Auch ein paar Adjektive weniger würden dem ganzen an erdrückender Dichte nehmen, sonst kommt es leicht zum overkill: "die lauten, übelriechenden Straßen zu dem kleinen, ärmlichen Wirtshaus", das sind vier Adjektive und das war nicht mal der ganze Satz ;) Ich weiß, dass man als Autor, der seine Geschichte richtig vor den inneren Augen abspielen lässt, leicht dazu neigt. Mir passiert das leider auch gerne mal. Aber glaube mir, mit weniger Adjektiven wirkt es trotzdem noch lebendig!
Rechtschreib- und Tippfehler mal wieder kaum vorhanden, nur z.B. "das sie wieder hier war": DASS, "lies sie mit lautem Scheppern": ließ... Da hast Du also keine Probleme!

Viele Grüße
Madame Blandfort
Von:  Lady_Lockenlicht
2008-01-25T14:16:46+00:00 25.01.2008 15:16
[Gegenkommentar]
Zumindest einen Kommentar schaffe ich noch diese Woche =)

Ein guter Einstieg in die Geschichte; der Schauplatz wird umrissen, eine der Hauptpersonen (zumindest denke ich das) skizziert und scheinbar wichtige Elemente in Deiner Geschichte dem Leser nahegelegt. Das Motiv der Priesterin, in einem Matriarchat organisiert, gefällt mir, da hat mir das Lesen natürlich noch mehr Spaß gemacht.
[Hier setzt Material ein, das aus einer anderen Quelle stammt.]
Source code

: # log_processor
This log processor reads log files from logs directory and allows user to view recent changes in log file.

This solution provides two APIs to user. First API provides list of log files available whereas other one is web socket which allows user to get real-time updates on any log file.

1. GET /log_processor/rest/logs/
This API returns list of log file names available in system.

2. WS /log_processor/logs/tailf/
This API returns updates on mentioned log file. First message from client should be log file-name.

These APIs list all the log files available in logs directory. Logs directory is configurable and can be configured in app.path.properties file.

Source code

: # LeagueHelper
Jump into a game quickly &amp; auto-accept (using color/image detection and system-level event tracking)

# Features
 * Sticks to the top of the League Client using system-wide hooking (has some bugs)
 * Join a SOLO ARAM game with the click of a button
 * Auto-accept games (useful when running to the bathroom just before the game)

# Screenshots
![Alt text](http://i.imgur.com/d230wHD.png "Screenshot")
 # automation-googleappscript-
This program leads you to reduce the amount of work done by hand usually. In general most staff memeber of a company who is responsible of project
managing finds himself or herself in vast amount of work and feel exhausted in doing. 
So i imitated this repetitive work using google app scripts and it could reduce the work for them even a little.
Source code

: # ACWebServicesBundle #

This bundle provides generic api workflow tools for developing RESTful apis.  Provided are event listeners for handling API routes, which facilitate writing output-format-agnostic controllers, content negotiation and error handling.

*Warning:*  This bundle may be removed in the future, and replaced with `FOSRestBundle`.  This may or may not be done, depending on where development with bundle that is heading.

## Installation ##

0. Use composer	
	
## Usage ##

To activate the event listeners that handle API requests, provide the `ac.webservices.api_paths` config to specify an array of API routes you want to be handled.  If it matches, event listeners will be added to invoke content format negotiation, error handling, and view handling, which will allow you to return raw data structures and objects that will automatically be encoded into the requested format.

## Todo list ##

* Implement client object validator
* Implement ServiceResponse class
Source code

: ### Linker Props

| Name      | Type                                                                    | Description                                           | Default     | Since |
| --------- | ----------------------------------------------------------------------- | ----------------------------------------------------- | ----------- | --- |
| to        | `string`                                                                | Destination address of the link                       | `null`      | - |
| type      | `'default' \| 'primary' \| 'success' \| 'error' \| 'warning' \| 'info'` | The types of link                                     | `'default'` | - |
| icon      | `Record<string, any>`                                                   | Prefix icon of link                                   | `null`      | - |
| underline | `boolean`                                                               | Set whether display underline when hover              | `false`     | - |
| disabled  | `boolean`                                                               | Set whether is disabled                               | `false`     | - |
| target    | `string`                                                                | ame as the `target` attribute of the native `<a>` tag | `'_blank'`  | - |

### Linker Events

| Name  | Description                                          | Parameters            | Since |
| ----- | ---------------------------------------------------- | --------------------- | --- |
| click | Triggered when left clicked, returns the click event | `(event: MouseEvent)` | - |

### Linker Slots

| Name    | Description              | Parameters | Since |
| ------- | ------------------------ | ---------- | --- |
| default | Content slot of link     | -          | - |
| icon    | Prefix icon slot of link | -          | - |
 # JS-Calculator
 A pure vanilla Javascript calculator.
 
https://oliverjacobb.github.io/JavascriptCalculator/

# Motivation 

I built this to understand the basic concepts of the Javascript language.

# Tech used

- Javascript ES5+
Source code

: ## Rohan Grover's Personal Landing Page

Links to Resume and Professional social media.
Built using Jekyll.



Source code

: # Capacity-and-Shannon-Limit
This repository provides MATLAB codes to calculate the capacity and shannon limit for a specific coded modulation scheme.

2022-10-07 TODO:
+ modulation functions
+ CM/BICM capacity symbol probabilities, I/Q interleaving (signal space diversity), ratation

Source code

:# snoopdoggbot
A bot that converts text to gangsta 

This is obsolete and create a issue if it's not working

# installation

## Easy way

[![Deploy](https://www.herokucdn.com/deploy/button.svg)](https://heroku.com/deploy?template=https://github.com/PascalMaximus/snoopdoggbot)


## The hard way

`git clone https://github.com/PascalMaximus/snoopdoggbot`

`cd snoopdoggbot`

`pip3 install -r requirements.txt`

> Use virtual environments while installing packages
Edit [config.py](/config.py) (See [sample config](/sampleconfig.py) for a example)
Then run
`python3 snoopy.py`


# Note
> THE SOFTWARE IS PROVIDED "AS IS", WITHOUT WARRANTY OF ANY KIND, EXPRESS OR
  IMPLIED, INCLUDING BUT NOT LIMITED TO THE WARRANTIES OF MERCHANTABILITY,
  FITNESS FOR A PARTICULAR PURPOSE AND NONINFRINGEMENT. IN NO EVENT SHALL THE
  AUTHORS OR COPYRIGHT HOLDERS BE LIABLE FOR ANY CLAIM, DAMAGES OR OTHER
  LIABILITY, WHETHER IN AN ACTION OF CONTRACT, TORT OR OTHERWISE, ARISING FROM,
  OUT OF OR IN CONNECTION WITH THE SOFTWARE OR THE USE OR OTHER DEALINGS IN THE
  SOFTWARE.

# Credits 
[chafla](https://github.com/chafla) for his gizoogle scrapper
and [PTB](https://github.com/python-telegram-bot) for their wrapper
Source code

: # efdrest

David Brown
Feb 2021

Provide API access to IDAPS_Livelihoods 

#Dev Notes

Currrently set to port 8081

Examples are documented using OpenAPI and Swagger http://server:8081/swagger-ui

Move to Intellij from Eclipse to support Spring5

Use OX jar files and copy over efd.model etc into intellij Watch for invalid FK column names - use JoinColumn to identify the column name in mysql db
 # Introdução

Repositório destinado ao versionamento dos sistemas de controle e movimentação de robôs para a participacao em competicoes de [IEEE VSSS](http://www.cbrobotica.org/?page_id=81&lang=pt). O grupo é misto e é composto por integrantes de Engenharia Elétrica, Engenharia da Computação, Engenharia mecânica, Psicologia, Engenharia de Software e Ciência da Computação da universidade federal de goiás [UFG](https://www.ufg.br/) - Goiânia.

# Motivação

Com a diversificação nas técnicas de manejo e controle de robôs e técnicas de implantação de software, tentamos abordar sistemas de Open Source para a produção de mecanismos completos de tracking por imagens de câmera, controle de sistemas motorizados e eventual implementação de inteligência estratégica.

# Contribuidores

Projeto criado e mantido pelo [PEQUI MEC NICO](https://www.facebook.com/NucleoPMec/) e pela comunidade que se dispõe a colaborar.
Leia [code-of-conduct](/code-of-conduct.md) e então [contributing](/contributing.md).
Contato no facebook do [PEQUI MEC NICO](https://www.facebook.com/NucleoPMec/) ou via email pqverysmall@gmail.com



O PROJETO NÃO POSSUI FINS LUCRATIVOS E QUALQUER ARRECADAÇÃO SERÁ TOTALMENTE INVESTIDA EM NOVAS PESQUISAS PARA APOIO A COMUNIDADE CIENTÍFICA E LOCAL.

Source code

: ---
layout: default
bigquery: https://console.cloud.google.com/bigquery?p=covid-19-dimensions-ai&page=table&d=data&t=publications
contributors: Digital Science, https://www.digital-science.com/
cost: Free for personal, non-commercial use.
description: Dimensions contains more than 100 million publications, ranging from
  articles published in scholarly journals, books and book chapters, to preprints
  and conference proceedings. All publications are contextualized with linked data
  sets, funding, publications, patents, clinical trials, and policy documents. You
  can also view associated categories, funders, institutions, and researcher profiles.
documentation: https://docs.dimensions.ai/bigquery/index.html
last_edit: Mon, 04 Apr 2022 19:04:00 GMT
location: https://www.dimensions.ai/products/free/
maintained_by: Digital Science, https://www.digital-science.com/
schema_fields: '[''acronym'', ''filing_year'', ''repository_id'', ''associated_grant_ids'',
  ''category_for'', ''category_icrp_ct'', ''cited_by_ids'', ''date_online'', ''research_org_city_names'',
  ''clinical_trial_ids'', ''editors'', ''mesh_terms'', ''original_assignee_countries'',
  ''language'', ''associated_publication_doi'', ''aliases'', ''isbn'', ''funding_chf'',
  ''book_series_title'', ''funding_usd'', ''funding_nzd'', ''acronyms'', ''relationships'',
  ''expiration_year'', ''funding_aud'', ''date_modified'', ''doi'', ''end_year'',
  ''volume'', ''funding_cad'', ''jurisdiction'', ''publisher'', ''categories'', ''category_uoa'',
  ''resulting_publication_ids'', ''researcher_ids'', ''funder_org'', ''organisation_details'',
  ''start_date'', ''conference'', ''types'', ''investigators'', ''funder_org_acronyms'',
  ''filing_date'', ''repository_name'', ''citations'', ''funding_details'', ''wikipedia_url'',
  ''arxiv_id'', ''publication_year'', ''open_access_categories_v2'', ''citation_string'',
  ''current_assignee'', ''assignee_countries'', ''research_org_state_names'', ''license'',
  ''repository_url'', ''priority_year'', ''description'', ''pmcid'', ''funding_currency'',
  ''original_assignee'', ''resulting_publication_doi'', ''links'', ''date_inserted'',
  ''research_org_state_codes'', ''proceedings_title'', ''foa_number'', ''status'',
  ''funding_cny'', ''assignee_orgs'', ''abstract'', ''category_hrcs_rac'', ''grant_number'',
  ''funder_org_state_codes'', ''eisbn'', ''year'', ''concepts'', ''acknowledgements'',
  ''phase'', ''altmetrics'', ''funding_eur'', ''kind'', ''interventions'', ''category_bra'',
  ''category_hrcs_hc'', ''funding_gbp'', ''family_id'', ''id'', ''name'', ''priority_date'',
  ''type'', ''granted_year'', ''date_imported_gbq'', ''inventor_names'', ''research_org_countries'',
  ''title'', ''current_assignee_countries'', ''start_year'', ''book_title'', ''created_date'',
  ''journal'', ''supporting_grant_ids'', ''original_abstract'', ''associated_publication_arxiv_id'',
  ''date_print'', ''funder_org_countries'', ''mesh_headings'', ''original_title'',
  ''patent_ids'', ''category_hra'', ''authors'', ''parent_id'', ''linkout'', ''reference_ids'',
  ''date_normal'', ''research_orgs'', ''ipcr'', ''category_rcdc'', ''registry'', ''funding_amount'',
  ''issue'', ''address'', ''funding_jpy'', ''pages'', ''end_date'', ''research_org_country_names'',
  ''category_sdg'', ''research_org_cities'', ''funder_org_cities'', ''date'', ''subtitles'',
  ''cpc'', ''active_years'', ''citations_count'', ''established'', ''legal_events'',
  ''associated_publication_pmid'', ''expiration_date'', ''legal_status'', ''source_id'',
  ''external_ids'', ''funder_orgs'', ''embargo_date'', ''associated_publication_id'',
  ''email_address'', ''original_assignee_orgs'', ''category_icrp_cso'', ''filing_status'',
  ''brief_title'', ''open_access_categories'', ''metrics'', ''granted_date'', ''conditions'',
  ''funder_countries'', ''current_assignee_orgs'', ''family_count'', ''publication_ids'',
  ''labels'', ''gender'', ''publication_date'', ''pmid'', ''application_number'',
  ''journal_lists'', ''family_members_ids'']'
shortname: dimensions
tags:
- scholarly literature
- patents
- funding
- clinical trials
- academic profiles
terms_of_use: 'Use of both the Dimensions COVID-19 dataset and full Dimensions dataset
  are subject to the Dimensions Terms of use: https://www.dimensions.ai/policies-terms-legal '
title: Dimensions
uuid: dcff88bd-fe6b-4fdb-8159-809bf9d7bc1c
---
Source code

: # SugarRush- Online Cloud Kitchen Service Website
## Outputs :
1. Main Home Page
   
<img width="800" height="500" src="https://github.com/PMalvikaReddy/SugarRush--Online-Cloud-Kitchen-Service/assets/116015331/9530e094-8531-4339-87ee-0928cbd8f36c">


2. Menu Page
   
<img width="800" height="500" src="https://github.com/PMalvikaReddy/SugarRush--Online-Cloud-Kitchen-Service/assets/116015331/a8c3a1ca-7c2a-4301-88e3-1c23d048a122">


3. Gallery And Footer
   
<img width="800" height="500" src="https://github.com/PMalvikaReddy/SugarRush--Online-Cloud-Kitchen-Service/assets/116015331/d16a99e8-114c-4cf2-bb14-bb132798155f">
Du besitzt eine sehr bildhafte und poetische Sprache. Das passt einerseits sehr gut zum Thema der Geschichte, ist aber andererseits etwas gefährlich in der Hinsicht, dass es schnell ins Kitschige abdriften kann. Vielleicht wird dieser Eindruck noch verstärkt durch die langen Sätze: ich persönlich mag sowas ja, aber sie sollten trotzdem mit Bedacht und nicht inflationär eingestreut sein. Lies sie Dir am Besten mehrmals durch und frage Dich, ob Du sie als Leser verstehen würdest? Noch besser wäre natürlich, Freunde oder einen Beta zu fragen, die Dich höflich auf so etwas hinweisen würden. Ich meine z.B. einen solchen Satz mit ein paar zuvielen Einschüben:"Die Person im blauen Gewand atmete tief den Duft des Waldes ein, als wäre sie das Bouquet eines edlen Weines, denn nur um diese Tageszeit hatte die Luft diesen besonders intensiven Geschmack, in dem alle Gerüche, die der Wald zu bieten hatte, vereint waren." Daraus ließen sich auch gut 2-3 Sätze machen. Lange Sätze können gut wirken, aber sie bedürfen einer gewissen schriftstellerischen Erfahrung.

Rechtschreib- oder/und Tippfehler sind Dir kaum bis gar nicht unterlaufen, mir sind sie nur sehr marginal aufgefallen, wie "im vorbeiwehen": im Vorbeiwehen.